The problem is, however, that some of these jobs are too complex to be automated by the current state of AI. “However, we are in a middle ground where AI can quickly replace large numbers of workers without providing compensation and broader productivity benefits,” the duo wrote road.

This could create a world where some workers lose their jobs, causing them to lose their jobs, but the technology is still too rudimentary to produce meaningful productivity gains – making everyone worse off as workers lose their jobs while the economy remains depressed . “Not all waves of automation create jobs as quickly as they displace them,” Kodrowski and Norlin write. “And, more importantly for our purposes, not all waves of automation lead to bursts of productivity to compensate for displacement.”

This middle-ground innovation, which displaces workers without increasing productivity, is known as “so-so automation,” according to one company. Research Papers Two venture capitalists cited this. A recent example cited by Kedrosky and Norlin is the replacement of call center workers by generative AI that can answer customer service questions. Employees are not usually transferred to another part of the company; rather, they are transferred to other parts of the company. They are usually just fired. Customers will end up with a worse experience because if the AI ​​chatbot service representative is not provided with accurate and correct prompts, they may not get any useful advice, creating a lose-lose situation for everyone involved. “These goods and services will inevitably displace large numbers of people, but they will not drive human prosperity,” Kedrowski and Nolin wrote.
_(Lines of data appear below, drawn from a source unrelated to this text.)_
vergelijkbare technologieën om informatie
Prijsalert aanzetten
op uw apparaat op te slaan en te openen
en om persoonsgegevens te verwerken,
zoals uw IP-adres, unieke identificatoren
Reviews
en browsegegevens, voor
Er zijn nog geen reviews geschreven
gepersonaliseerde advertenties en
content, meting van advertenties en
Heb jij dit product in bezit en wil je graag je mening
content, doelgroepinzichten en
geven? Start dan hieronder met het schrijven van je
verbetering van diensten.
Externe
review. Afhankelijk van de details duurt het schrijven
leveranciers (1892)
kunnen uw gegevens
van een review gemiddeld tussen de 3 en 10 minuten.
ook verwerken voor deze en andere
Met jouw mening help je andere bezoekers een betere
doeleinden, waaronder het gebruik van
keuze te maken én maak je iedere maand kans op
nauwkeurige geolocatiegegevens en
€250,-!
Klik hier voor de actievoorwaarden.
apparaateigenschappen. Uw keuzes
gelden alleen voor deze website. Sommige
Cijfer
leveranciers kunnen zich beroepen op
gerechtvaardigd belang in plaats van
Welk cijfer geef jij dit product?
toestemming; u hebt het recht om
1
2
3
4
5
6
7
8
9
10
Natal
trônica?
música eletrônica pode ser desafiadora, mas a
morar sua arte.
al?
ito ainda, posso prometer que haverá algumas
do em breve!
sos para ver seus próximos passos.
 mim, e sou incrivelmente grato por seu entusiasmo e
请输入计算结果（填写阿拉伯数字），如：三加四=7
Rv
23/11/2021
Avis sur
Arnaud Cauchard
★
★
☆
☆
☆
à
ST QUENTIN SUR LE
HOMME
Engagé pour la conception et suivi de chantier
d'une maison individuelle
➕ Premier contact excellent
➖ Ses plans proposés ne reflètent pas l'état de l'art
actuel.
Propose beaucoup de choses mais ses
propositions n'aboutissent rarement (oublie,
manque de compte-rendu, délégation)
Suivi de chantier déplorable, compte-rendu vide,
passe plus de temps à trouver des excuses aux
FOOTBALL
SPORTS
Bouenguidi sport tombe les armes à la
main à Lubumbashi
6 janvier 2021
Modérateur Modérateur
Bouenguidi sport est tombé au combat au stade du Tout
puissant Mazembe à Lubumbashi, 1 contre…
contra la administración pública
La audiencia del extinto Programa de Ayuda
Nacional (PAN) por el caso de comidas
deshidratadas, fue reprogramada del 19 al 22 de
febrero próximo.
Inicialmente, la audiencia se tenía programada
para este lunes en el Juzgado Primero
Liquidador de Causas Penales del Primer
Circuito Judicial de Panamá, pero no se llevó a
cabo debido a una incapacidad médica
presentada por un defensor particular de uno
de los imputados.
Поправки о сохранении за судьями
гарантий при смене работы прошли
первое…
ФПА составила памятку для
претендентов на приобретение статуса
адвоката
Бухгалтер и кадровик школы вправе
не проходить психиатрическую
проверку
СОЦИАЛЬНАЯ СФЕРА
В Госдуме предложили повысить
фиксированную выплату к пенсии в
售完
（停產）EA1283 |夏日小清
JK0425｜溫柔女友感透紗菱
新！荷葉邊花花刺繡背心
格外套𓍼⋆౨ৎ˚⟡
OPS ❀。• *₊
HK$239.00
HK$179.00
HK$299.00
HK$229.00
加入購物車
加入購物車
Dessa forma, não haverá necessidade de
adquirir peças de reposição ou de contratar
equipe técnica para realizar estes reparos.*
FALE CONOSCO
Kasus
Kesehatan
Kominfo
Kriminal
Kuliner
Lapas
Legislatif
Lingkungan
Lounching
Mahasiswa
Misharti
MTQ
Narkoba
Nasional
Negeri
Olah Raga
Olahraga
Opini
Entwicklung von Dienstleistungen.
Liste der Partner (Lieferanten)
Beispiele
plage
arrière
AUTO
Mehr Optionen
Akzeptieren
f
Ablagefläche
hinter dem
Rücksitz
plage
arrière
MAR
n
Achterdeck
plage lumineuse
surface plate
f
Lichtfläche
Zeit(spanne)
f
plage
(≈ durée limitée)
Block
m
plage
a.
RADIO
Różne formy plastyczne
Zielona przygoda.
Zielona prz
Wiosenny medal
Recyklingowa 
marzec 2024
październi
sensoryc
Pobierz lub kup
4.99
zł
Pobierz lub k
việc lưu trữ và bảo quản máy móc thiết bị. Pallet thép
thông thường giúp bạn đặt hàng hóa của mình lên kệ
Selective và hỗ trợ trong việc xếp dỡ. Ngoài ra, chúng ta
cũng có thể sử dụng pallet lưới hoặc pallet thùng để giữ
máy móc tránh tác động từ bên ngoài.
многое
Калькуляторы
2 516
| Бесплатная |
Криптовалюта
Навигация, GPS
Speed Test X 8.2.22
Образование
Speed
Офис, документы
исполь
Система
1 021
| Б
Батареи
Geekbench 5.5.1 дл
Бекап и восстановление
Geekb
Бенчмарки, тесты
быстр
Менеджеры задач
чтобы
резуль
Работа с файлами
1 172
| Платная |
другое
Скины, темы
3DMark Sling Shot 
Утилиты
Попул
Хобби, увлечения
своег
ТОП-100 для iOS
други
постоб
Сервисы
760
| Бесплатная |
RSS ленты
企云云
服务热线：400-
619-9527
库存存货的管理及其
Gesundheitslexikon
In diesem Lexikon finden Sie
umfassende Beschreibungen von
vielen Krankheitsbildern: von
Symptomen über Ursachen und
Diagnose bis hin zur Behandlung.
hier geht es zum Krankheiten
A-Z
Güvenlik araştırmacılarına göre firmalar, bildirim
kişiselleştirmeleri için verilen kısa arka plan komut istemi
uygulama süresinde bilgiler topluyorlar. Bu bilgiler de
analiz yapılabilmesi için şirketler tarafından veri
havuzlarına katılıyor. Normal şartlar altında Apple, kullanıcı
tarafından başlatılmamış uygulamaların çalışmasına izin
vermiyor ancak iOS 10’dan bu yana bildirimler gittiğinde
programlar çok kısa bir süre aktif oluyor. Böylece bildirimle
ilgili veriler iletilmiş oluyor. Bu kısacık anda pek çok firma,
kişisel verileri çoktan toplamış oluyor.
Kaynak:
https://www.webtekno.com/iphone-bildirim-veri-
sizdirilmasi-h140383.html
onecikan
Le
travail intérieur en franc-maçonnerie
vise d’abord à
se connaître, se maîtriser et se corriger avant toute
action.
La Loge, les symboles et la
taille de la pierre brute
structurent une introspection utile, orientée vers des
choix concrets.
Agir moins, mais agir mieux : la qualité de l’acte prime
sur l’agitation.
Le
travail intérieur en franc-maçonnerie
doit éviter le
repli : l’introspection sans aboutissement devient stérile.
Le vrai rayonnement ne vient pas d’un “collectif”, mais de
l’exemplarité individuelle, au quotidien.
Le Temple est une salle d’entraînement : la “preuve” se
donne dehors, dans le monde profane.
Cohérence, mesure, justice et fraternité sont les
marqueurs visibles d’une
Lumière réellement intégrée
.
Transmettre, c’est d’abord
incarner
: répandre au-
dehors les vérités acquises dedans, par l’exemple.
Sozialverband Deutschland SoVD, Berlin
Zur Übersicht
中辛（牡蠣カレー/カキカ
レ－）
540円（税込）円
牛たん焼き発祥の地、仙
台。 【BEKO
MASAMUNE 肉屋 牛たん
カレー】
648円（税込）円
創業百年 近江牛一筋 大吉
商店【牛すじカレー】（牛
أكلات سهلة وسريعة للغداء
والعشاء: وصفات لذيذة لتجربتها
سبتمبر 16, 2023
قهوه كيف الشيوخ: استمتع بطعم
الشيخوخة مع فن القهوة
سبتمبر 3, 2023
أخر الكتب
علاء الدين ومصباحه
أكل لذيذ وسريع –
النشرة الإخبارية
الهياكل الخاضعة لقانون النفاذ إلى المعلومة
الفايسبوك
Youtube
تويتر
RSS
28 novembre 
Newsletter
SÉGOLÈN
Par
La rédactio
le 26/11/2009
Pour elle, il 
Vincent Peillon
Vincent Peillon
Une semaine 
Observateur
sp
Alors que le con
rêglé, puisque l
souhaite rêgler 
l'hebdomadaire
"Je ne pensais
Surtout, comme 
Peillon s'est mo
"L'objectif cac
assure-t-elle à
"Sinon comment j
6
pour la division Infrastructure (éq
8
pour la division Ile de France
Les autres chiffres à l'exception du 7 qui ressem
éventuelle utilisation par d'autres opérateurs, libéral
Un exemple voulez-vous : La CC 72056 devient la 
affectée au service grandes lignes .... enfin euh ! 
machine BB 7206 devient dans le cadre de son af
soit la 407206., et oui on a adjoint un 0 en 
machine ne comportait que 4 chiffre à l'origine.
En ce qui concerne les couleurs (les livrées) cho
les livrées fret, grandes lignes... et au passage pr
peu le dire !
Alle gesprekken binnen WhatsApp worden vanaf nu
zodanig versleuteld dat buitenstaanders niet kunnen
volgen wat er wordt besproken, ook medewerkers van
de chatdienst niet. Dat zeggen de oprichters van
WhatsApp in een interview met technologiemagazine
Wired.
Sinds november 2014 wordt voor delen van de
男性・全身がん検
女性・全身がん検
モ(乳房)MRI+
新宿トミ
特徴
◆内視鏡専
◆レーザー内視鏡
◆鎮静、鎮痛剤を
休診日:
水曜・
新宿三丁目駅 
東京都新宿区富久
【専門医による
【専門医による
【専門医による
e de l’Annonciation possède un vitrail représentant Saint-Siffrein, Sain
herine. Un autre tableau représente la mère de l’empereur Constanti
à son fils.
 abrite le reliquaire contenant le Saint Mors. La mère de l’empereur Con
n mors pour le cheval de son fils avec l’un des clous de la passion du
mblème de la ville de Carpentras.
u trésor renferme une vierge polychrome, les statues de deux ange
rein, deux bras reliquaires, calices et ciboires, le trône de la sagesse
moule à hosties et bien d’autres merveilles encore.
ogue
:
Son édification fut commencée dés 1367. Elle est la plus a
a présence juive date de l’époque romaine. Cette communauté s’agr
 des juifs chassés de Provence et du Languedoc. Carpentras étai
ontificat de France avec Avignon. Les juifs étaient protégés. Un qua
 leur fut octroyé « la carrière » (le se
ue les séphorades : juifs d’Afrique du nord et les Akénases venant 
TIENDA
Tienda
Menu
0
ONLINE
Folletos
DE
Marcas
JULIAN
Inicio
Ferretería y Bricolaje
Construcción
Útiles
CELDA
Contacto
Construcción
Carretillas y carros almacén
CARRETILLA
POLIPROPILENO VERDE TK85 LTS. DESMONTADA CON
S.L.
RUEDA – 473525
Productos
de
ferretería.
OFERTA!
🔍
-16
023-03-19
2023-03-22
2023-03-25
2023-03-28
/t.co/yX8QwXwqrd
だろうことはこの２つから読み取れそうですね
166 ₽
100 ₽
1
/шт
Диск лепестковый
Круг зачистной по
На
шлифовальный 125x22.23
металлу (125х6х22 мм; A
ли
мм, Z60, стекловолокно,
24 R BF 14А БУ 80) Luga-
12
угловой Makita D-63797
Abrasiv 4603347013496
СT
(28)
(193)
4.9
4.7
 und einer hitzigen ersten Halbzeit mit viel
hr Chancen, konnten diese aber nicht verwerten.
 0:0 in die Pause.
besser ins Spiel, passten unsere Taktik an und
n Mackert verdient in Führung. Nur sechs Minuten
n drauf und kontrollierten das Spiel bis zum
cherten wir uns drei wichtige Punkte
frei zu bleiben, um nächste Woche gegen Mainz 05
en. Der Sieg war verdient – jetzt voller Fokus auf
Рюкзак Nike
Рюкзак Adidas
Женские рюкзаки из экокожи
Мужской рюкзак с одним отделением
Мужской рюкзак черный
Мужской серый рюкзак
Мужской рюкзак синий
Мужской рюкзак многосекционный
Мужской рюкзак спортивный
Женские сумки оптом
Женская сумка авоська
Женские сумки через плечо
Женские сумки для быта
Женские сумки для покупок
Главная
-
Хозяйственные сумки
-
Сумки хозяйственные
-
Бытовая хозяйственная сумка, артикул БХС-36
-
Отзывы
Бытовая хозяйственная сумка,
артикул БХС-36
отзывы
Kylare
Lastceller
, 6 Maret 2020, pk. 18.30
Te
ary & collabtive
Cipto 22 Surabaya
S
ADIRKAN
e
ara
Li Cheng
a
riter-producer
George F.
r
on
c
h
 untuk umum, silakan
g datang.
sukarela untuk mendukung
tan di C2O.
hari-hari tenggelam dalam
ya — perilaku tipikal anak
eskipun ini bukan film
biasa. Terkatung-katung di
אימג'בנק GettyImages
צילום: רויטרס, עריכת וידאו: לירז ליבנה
Kodlowski and Norlin’s fellow venture capitalist Marc Andreesen remain firm believers in AI’s productivity benefits. “Technology doesn’t destroy jobs, and never will,” Anderson wrote in a widely circulated essay. blog post He argues that even if AI does somehow take away every human job, that’s actually a good thing. “It would be a straight-up material utopia that neither Adam Smith nor Karl Marx could have dreamed of,” Anderson said of a world where artificial intelligence does all the labor.

A Report Consulting firm McKinsey appears to support the Andresen school of thought that AI will lead to productivity growth. The McKinsey study estimates productivity growth of 0.1% to 0.6% a year through 2040, although it acknowledges that part of the variance in its forecast depends on the economy’s ability to move unemployed workers into new jobs.

Complicating Kedrosky and Norlin’s thesis is that once a generation of workers is trained in AI, they may further displace existing workers who lack these skills. Whether this possibility boosts productivity, as higher-skilled workers displace less-skilled workers, or dents it through mass unemployment remains to be seen.

What both Kedrowski and Nolin believe they are convinced is that automation without “high productivity gains” would lead to “economic dislocation,” especially when workers are as hard to find as they are in the current labor market.

Kodrowski and Nolin argue that the next wave of AI innovation will be critical to helping the U.S. address the macro issues facing a shrinking workforce. Without it, the U.S. economy risks being the first to fall into a “labor wormhole” and risk being eaten alive. “If we want to escape the automation of the past few decades and compensate for the gravity that has dragged the American workforce down the wormhole, we need to look beyond the limits of current AI technology.”